## WORK REQUIRED
From the entries, return every line where the string "Γενικό" shows up.

## INFORMATION SUPPLIED
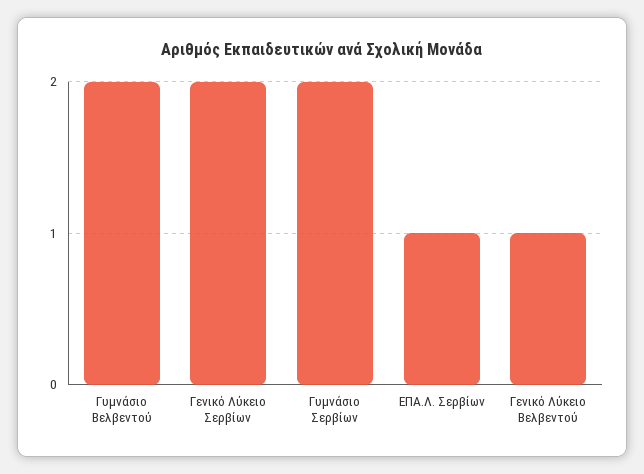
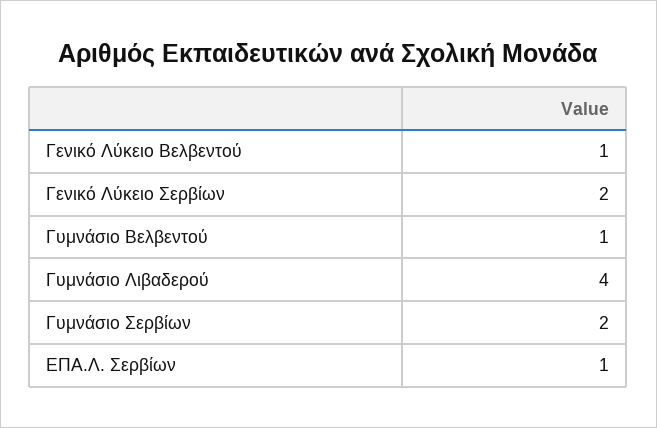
  {
-   "Γυμνάσιο Βελβεντού": 2,
+   "Γυμνάσιο Βελβεντού": 1,
    "Γενικό Λύκειο Σερβίων": 2,
    "Γυμνάσιο Σερβίων": 2,
    "ΕΠΑ.Λ. Σερβίων": 1,
-   "Γενικό Λύκειο Βελβεντού": 1
+   "Γενικό Λύκειο Βελβεντού": 1,
+   "Γυμνάσιο Λιβαδερού": 4
  }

## FINISHED TASK
    "Γενικό Λύκειο Σερβίων": 2,
-   "Γενικό Λύκειο Βελβεντού": 1
+   "Γενικό Λύκειο Βελβεντού": 1,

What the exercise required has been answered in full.